Other Midwestern states were also being hit hard. Missouri has reported 10,971 new infections and 199 deaths from Covid-19 in the last seven days, and 60 of those fatalities were just on Wednesday.

That same day, Missouri Gov. Mike Parson and his wife, Teresa, revealed they both had tested positive and gone into quarantine. A Republican, Parson has repeatedly refused to mandate that residents wear masks and has been hit-or-miss about wearing one himself at public events.

“You don’t need government to tell you to wear a dang mask,” Parson has said. “If you want to wear a dang mask, wear a mask.”

Missouri public health officials had been bracing for a spike in new Covid-19 cases after thousands of bikers rumbled into the Lake of the Ozarks region last week for a rally where there was next to no social distancing or mask wearing. They fear the five-day bash could become a “superspreader” like last month’s biker rally in Sturgis, South Dakota, which resulted in hundreds of new infections in that and neighboring states and at least one death in Minnesota.

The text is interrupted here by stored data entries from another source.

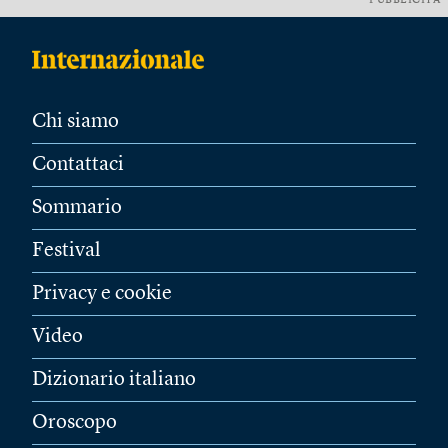
PUBBLICITÀ
Chi siamo
Contattaci
Sommario
Festival
Privacy e cookie
Video
Dizionario italiano
Oroscopo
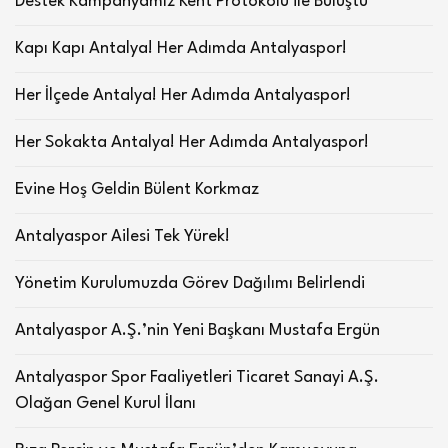
Destek Kampanyamız Kent Protokolü ile Buluştu
Kapı Kapı Antalya! Her Adımda Antalyaspor!
Her İlçede Antalya! Her Adımda Antalyaspor!
Her Sokakta Antalya! Her Adımda Antalyaspor!
Evine Hoş Geldin Bülent Korkmaz
Antalyaspor Ailesi Tek Yürek!
Yönetim Kurulumuzda Görev Dağılımı Belirlendi
Antalyaspor A.Ş.’nin Yeni Başkanı Mustafa Ergün
Antalyaspor Spor Faaliyetleri Ticaret Sanayi A.Ş.
Olağan Genel Kurul İlanı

  • Yet another struggle to get Americans to comply with Covid-19 safety regulations was caught on video when a woman in Logan, Ohio, who apparently refused to wear a mask at a middle school football game was tasered by a police officer. She was then forcibly removed from the stadium, but not before swearing up a storm. The video, which was shot by a fan in the stands, quickly went viral. The Logan-Hocking Local School District identified the woman only as a fan of the opposing school. Trump has been accused of politicizing mask wearing by refusing for months to don one in public.
  • The number of Americans applying for first-time unemployment benefits ticked up again Thursday to 870,000, the U.S. Department of Labor reported. "The jobless claims data paints a picture of a labor market recovery that's struggling to maintain momentum," economist Nancy Vanden Houten of Oxford Economics said. Gary Cohn, who is Trump’s former National Economic Council Director, told NBC News that "until we find a way to bring that industry back and many other small local businesses, we're not to be in a huge, strong, deep economic recovery.”

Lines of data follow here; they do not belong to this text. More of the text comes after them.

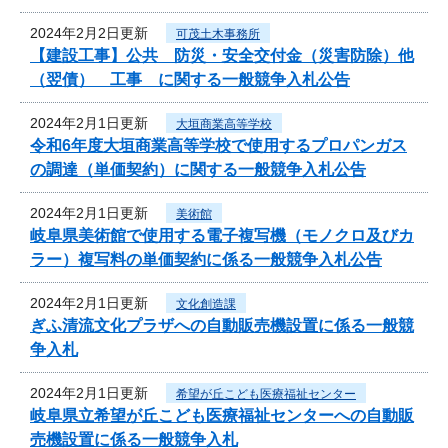
2024年2月2日更新
可茂土木事務所
【建設工事】公共 防災・安全交付金（災害防除）他
（翌債） 工事 に関する一般競争入札公告
2024年2月1日更新
大垣商業高等学校
令和6年度大垣商業高等学校で使用するプロパンガス
の調達（単価契約）に関する一般競争入札公告
2024年2月1日更新
美術館
岐阜県美術館で使用する電子複写機（モノクロ及びカ
ラー）複写料の単価契約に係る一般競争入札公告
2024年2月1日更新
文化創造課
ぎふ清流文化プラザへの自動販売機設置に係る一般競
争入札
2024年2月1日更新
希望が丘こども医療福祉センター
岐阜県立希望が丘こども医療福祉センターへの自動販
売機設置に係る一般競争入札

  • The last of the pandemic jobless benefits for millions of Americans are about to expire and with no relief deal between the Trump administration and Congress on the horizon the desperation was growing. "After this month, I don't know what we're going to do," laid off fast-food restaurant facilities director John Wilkins told NBC News. "We canceled cable. We got rid of our crappy air conditioner. We've cut way back. Still not making it." When Trump took the reins from President Barack Obama in January 2017, the unemployment rate was 4.8 percent. It’s now 8.4 percent.

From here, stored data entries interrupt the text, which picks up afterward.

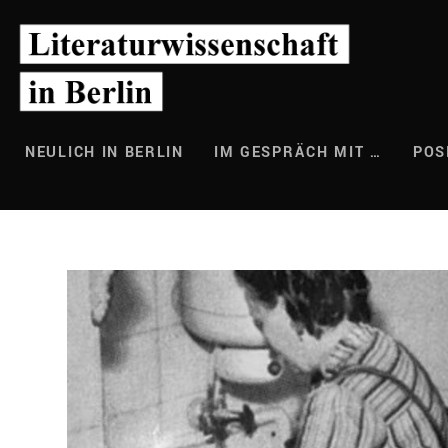
Zum
Inhalt
springen
NEULICH IN BERLIN
IM GESPRÄCH MIT …
POS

  • Dr. Amy Acton, the former health director of Ohio whose aggressive steps to stop the spread of Covid-19 in her state made her a public health hero, was honored for her service by her alma mater, Ohio State University. “She elevated the needs of public health and secured resources throughout Ohio to effectively slow the spread of the virus,” OSU said in a statement. But not long ago, Acton’s house was besieged by mostly Trump supporters angered by the lockdowns that she and Gov. Mike DeWine, a Republican, had imposed on the state. Acton quit in June after local Republicans tried to curb her power. Since then, Ohio has battled a resurgence of the virus.